Un bémol cependant à ce film très intelligent : la réalisation extrêmement maniérée, façon « reportage », incapable de produire un plan fixe, qui filme toujours ses personnages en gros plan, sans parler de ces fameuses scènes sépia qui sautent sans cesse sur la pellicule et agressent le spectateur. Tout cela donne plus mal à la tête qu'autre chose.
Et le plus dommage dans tout cela, c'est que ces scènes de flashbacks fournissent, au final, une clé sur le personnage du remplaçant. Au lieu de laisser place à la subtilité, on a le droit à une scène « révélation » où le personne explicite tout. Donc au final, le réalisateur nous fait subir ces images de flashback sans raison aucune.
Au-delà de ça, les acteurs sont très bien dirigés, Adrien Brody est excellent avec ses sourcils en circonflexes.
De plus, cette réalisation migraineuse a tout de même eu le mérite de tout de suite me happer dans le film (alors qu'à peine assise dans la salle, mon ventre s'est mis à gargouiller) (détail qui a son importance quand on connaît mon incapacité à me concentrer quand mon estomac crie famine).

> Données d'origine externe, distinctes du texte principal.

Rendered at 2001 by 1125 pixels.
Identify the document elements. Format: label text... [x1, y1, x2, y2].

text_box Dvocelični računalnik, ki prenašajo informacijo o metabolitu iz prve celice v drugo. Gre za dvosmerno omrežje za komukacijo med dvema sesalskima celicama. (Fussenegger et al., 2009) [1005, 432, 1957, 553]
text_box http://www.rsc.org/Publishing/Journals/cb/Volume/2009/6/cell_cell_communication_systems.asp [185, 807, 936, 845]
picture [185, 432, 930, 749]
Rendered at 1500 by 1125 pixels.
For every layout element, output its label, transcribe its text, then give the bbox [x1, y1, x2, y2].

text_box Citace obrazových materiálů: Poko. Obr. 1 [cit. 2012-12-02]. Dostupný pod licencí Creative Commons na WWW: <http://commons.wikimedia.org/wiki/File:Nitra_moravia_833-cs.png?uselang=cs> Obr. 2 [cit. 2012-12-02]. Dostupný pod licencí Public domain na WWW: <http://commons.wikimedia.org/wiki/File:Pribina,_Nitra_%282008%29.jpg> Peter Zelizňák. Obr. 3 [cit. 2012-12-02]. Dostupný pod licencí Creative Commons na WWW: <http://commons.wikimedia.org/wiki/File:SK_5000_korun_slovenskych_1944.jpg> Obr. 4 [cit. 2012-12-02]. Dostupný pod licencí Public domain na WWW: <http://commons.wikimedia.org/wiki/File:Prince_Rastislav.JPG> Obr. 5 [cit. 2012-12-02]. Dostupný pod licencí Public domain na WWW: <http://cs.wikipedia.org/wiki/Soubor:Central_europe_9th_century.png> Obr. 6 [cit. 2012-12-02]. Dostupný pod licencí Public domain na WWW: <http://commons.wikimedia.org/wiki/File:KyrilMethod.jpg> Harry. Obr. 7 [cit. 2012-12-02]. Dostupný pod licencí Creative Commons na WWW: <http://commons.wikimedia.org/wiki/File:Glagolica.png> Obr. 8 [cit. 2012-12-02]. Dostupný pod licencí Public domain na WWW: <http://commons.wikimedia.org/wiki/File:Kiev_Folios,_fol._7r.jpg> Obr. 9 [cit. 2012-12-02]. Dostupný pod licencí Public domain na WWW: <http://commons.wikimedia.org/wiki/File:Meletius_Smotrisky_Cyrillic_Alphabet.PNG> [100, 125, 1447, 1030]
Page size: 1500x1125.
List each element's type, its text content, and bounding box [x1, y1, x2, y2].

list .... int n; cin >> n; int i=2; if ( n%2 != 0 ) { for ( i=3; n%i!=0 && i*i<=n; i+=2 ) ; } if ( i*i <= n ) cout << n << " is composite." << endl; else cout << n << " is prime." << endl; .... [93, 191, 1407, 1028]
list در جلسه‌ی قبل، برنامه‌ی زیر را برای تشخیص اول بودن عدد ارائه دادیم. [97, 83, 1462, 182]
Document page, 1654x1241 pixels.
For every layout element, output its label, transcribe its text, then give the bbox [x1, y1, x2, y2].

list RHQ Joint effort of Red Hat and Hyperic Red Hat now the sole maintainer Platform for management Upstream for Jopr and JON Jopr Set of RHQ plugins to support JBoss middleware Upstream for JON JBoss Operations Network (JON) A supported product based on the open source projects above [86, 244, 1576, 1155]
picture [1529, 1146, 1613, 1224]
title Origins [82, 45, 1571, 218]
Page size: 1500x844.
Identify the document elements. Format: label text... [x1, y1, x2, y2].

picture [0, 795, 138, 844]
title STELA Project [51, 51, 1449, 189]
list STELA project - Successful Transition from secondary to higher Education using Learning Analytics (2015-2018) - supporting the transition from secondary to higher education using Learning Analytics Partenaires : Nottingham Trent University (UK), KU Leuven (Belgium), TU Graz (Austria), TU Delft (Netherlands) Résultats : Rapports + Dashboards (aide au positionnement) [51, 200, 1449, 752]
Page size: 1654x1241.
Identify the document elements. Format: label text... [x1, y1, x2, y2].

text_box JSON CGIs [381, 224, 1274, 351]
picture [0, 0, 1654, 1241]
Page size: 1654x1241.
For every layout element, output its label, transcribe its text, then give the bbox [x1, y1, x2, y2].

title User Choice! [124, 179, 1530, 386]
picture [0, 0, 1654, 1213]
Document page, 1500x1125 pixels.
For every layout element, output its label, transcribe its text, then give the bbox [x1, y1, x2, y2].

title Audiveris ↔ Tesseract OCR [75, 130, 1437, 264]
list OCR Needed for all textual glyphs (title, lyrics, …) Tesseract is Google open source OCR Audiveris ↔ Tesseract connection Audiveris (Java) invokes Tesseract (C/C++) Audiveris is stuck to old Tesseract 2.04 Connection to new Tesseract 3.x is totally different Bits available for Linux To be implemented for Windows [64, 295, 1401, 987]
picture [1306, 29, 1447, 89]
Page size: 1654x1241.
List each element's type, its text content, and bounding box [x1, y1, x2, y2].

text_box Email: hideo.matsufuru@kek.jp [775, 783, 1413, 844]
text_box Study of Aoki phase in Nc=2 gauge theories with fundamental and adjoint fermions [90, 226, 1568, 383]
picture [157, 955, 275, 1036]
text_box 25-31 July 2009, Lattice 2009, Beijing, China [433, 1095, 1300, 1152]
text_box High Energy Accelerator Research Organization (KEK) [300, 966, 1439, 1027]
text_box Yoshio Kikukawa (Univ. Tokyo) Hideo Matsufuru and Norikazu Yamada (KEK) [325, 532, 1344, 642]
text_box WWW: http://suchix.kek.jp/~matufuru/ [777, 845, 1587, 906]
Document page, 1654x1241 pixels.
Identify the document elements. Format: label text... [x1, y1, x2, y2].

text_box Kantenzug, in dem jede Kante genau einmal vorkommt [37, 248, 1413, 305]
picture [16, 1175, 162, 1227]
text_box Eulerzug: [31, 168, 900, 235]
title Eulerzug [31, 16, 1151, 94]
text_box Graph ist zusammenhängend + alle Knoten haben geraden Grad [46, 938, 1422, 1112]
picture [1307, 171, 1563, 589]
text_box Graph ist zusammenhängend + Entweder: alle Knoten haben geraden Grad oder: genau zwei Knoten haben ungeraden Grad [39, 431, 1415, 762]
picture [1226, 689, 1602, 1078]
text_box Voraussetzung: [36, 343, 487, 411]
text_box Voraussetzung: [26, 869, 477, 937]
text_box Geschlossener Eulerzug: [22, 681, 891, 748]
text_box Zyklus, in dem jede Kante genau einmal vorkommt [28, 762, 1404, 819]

Au final, une réflexion sur la transmission et l'importance d'être entouré en grandissant et, quoique parfois désespérante, porteuse d'un message d'espoir. Pas forcément ce qui est le plus marquant dans le film, mais au moins le réalisateur a-t-il essayé de ne pas simplement abattre le spectateur, surtout de le faire réfléchir.